On May 16, 2022, Judge Barbara Areces of the Eleventh District in and for Miami-Dade County granted summary judgment on all counts in favor of Chartwell Law defendant Homestead VPE Hotel LLC in the matter of Hilia Alfaro v. Homestead VPE Hotel LLC, 2020-010103-CA-01.
The plaintiff in the matter was injured when she collided with the arm of a sofa located within defendant’s hotel room. Plaintiff reportedly suffered significant injuries that ultimately resulted in multiple surgeries. Plaintiff alleged that defendant premises owner breached its duty to maintain the premises in a safe condition based on the “dangerous condition” that originated from the furniture placement within the room. Plaintiff argued that the narrow passageway between the sofa and the foot of the bed constituted a trip and fall hazard. In addition, plaintiff alleged that the dangerous condition was not open and obvious due to the fact that the wooden end table permanently attached to the arm of the sofa was an “unusual design.” Plaintiff argued that an open and obvious condition could relieve defendant’s duty to warn plaintiff but could not absolve defendant’s duty to maintain the premises in a safe condition. Plaintiff contended it was a question for the jury whether defendant’s actions breached its duty to keep invitees safe.

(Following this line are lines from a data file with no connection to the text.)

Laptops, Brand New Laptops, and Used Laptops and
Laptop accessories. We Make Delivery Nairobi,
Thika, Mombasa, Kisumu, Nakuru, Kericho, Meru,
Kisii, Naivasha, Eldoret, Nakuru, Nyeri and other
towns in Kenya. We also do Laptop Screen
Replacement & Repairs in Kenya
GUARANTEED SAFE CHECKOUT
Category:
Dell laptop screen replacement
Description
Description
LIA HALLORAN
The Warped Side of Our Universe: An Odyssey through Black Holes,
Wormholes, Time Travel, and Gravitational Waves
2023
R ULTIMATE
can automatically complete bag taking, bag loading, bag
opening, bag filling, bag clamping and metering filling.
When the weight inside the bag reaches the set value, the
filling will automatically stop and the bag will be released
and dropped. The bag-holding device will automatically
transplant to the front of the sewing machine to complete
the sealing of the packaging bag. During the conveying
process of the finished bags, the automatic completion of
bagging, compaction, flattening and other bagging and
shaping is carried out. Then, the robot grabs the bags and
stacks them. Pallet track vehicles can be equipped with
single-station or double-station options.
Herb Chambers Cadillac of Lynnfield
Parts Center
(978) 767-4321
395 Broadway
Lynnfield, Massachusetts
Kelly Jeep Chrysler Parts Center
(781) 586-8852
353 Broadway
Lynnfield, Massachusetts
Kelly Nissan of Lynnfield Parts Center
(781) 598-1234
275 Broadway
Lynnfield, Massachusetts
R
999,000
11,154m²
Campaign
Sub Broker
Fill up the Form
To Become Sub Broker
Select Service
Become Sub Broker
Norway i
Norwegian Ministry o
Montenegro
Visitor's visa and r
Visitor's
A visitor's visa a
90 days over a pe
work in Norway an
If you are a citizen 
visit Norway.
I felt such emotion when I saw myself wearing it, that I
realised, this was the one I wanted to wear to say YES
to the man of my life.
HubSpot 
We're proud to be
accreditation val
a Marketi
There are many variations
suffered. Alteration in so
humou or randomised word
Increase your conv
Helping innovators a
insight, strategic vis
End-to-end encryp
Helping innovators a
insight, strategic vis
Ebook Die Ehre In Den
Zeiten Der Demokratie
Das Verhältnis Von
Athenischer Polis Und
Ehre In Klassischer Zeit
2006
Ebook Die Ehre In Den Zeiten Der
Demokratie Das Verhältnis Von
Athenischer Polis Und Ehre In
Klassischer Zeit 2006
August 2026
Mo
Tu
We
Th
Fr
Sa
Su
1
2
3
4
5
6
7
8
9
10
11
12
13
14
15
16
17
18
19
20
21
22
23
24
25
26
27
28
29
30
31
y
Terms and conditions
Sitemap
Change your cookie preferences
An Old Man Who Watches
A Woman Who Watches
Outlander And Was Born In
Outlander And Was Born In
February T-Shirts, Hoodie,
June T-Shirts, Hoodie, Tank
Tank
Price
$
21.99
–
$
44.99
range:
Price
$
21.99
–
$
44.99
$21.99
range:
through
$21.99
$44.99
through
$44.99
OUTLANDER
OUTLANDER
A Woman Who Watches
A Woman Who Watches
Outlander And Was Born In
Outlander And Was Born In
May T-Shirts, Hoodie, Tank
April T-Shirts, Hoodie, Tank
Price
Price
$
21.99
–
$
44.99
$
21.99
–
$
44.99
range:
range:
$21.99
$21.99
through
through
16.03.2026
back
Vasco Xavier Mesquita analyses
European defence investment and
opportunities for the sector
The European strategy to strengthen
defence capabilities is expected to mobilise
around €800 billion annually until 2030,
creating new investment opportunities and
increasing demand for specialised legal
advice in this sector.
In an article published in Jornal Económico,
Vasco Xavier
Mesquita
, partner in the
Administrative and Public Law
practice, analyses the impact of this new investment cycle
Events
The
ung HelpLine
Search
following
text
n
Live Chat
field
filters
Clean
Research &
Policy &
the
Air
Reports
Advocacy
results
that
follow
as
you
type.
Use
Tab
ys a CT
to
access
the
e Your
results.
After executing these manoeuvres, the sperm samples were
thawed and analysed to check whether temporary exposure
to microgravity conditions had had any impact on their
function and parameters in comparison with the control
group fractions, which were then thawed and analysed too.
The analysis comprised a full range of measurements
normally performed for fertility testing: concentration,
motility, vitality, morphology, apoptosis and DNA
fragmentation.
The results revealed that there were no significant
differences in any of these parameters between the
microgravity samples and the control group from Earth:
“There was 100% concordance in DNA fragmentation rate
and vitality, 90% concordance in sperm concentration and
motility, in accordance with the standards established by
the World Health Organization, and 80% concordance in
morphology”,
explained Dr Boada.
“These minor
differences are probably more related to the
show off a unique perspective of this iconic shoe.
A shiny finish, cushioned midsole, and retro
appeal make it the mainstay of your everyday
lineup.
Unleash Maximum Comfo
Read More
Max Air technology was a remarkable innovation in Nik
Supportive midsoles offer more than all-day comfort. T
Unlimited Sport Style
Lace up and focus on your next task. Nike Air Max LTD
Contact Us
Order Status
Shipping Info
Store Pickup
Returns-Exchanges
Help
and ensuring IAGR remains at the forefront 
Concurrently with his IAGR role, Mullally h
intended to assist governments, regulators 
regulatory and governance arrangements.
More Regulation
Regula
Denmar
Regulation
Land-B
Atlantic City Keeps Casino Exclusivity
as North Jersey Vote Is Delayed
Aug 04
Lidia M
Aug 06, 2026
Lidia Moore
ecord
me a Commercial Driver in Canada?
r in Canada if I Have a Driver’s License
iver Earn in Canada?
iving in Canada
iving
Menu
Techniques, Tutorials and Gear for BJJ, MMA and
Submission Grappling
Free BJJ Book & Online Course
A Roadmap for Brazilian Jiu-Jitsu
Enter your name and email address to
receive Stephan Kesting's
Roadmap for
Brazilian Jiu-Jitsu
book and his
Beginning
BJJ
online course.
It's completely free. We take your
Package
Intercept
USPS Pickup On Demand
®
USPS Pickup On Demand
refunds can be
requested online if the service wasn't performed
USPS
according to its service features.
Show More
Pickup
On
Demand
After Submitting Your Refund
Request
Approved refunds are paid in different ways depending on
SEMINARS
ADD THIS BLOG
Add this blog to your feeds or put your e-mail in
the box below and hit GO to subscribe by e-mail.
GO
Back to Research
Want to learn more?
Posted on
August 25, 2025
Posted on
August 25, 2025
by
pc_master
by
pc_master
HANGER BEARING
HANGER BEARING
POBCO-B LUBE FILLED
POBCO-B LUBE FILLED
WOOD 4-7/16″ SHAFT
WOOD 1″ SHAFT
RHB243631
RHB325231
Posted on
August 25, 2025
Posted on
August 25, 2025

Defendant’s motion for summary judgment argued that some conditions are so obvious and not inherently dangerous that they can be said as a matter of law not to constitute a dangerous condition and will not give rise to liability due to a failure to maintain the premises in a safe condition. Furthermore, other conditions may be dangerous but are so open and obvious that an invitee can be expected to discover them and take appropriate measures to protect herself. The court agreed that the bright orange sofa that measured six feet long was an obvious condition. In addition, the sofa and furniture placement were easily observable, as the lighting was sufficient and there were no obstructions. Moreover, plaintiff admitted that she saw the sofa and the bed prior to the collision. On the contrary, there was evidence that the furniture placement and sofa were not dangerous conditions. There were no similar incidents. Furthermore, the City of Homestead approved the furniture placement and sofa prior to issuing a Certificate of Occupancy. The court found there was no evidence of an “unusual design” as there was no expert testimony and no prior or subsequent similar accidents to support that the wood piece on the sofa was anything other than open and obvious. Finally, the court agreed that defendant had no notice of a dangerous condition, as no guest or employee complained about or reported an injury in relation to the sofa and furniture placement since the hotel opened in 2011. Defendant pointed out that the amended summary judgment rule calls for more than the mere existence of a scintilla of evidence in order to create a triable issue. In this case, summary judgment was appropriate because plaintiff did not produce even a scintilla of evidence in support of its position. Plaintiff’s allegation that the furniture placement and sofa constituted a dangerous condition was pure speculation and conjecture.
Defendant filed a proposal for settlement, which was rejected by plaintiff. Consequently, in light of summary judgment, defendant is entitled to fees and costs.